[Figure understanding tasks]
········

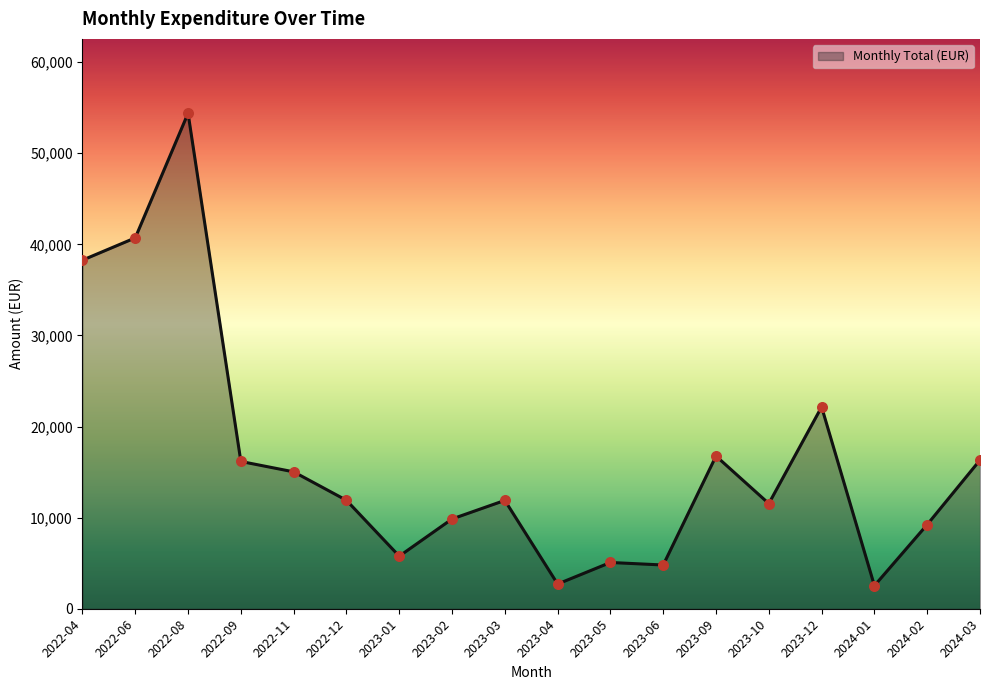

Between 2022-09 and 2022-04, which is larger?

2022-04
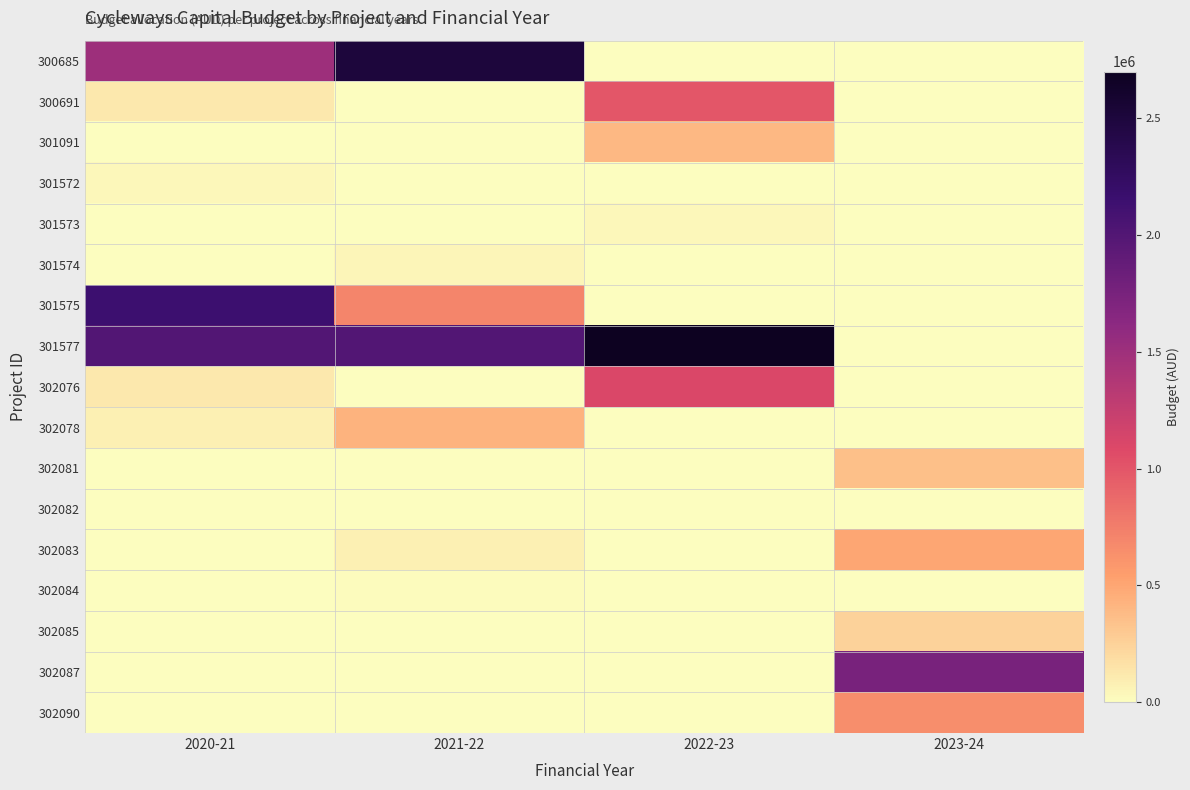

Reading left to right, list all the values displayed in this chart.

300685: 2020-21=1500000	2021-22=2500000	2022-23=0	2023-24=0
300691: 2020-21=120000	2021-22=0	2022-23=1000000	2023-24=0
301091: 2020-21=0	2021-22=0	2022-23=400000	2023-24=0
301572: 2020-21=40000	2021-22=0	2022-23=0	2023-24=0
301573: 2020-21=0	2021-22=0	2022-23=40000	2023-24=0
301574: 2020-21=0	2021-22=45000	2022-23=0	2023-24=0
301575: 2020-21=2150000	2021-22=700000	2022-23=0	2023-24=0
301577: 2020-21=2000000	2021-22=2000000	2022-23=2700000	2023-24=0
302076: 2020-21=120000	2021-22=0	2022-23=1100000	2023-24=0
302078: 2020-21=75000	2021-22=425000	2022-23=0	2023-24=0
302081: 2020-21=0	2021-22=0	2022-23=0	2023-24=350000
302082: 2020-21=0	2021-22=10000	2022-23=0	2023-24=0
302083: 2020-21=0	2021-22=80000	2022-23=0	2023-24=500000
302084: 2020-21=0	2021-22=11000	2022-23=0	2023-24=0
302085: 2020-21=0	2021-22=0	2022-23=0	2023-24=250000
302087: 2020-21=0	2021-22=0	2022-23=0	2023-24=1750000
302090: 2020-21=0	2021-22=0	2022-23=0	2023-24=650000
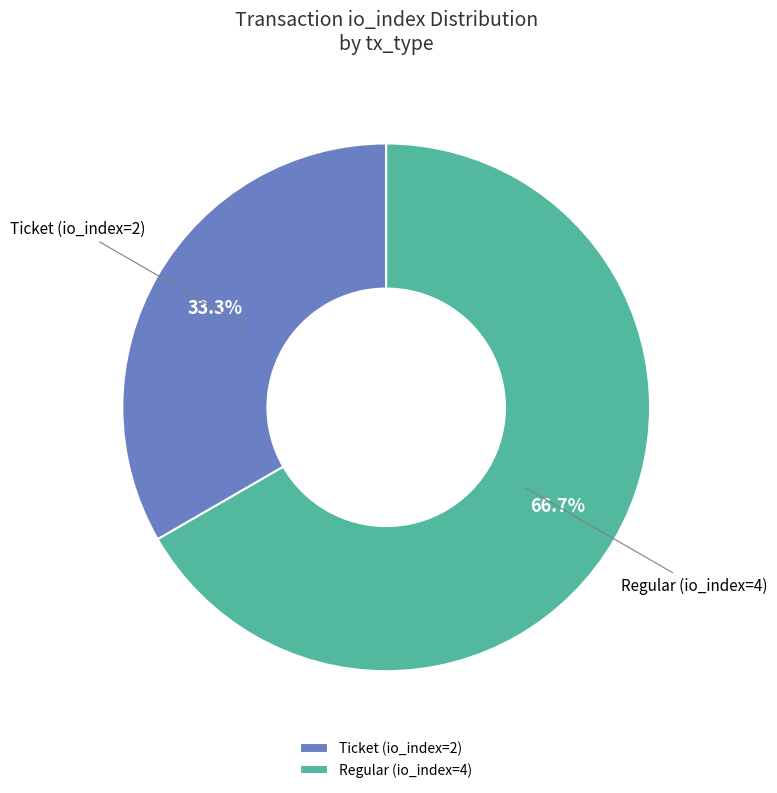

Between Ticket (io_index=2) and Regular (io_index=4), which is larger?

Regular (io_index=4)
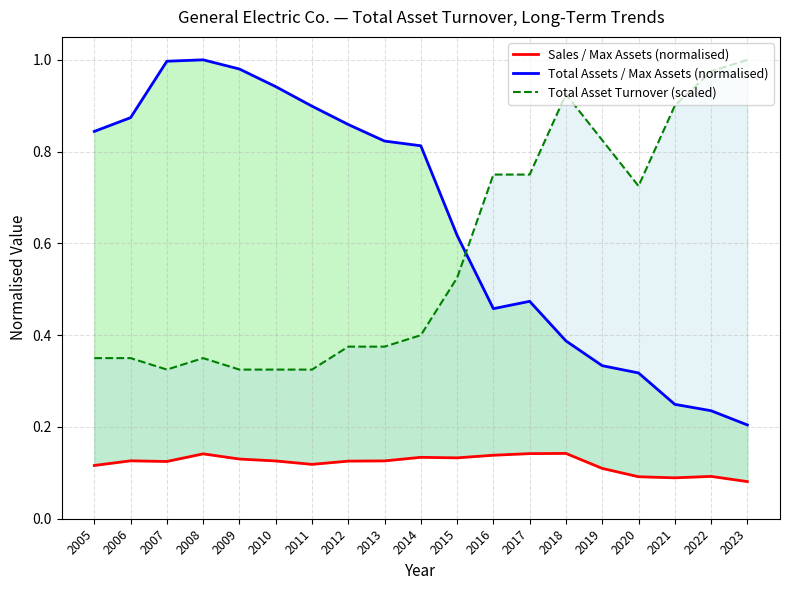

At which category does Total Assets / Max Assets (normalised) reach its first local peak?

2008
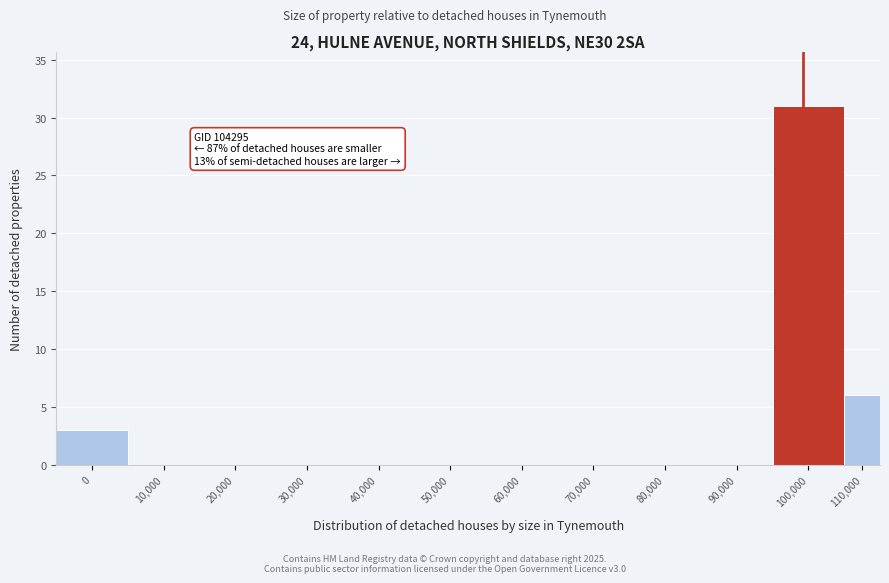

Reading left to right, extract all data points from this chart.

0=3	10,000=0	20,000=0	30,000=0	40,000=0	50,000=0	60,000=0	70,000=0	80,000=0	90,000=0	100,000=31	110,000=6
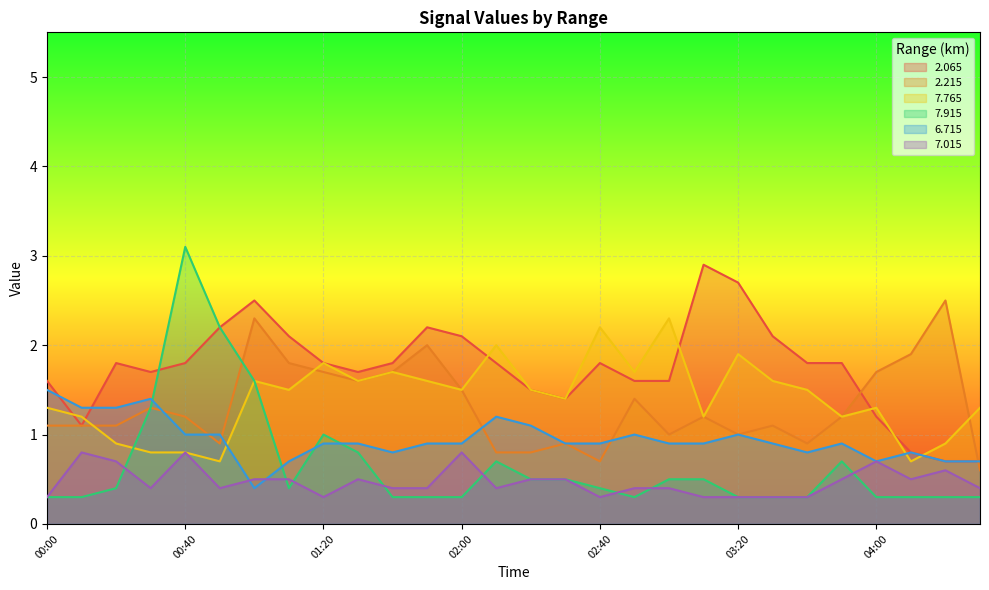

In 6.715, how many points are higher than both neighbors (excluding endpoints)?

6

········

§ TASK DESCRIPTION: Copy every line of the records above word for word, leaving out the pictures.

§ WRITTEN SOLUTION:
Between 2022-09 and 2022-04, which is larger?

2022-04

Reading left to right, list all the values displayed in this chart.

300685: 2020-21=1500000	2021-22=2500000	2022-23=0	2023-24=0
300691: 2020-21=120000	2021-22=0	2022-23=1000000	2023-24=0
301091: 2020-21=0	2021-22=0	2022-23=400000	2023-24=0
301572: 2020-21=40000	2021-22=0	2022-23=0	2023-24=0
301573: 2020-21=0	2021-22=0	2022-23=40000	2023-24=0
301574: 2020-21=0	2021-22=45000	2022-23=0	2023-24=0
301575: 2020-21=2150000	2021-22=700000	2022-23=0	2023-24=0
301577: 2020-21=2000000	2021-22=2000000	2022-23=2700000	2023-24=0
302076: 2020-21=120000	2021-22=0	2022-23=1100000	2023-24=0
302078: 2020-21=75000	2021-22=425000	2022-23=0	2023-24=0
302081: 2020-21=0	2021-22=0	2022-23=0	2023-24=350000
302082: 2020-21=0	2021-22=10000	2022-23=0	2023-24=0
302083: 2020-21=0	2021-22=80000	2022-23=0	2023-24=500000
302084: 2020-21=0	2021-22=11000	2022-23=0	2023-24=0
302085: 2020-21=0	2021-22=0	2022-23=0	2023-24=250000
302087: 2020-21=0	2021-22=0	2022-23=0	2023-24=1750000
302090: 2020-21=0	2021-22=0	2022-23=0	2023-24=650000

Between Ticket (io_index=2) and Regular (io_index=4), which is larger?

Regular (io_index=4)

At which category does Total Assets / Max Assets (normalised) reach its first local peak?

2008

Reading left to right, extract all data points from this chart.

0=3	10,000=0	20,000=0	30,000=0	40,000=0	50,000=0	60,000=0	70,000=0	80,000=0	90,000=0	100,000=31	110,000=6

In 6.715, how many points are higher than both neighbors (excluding endpoints)?

6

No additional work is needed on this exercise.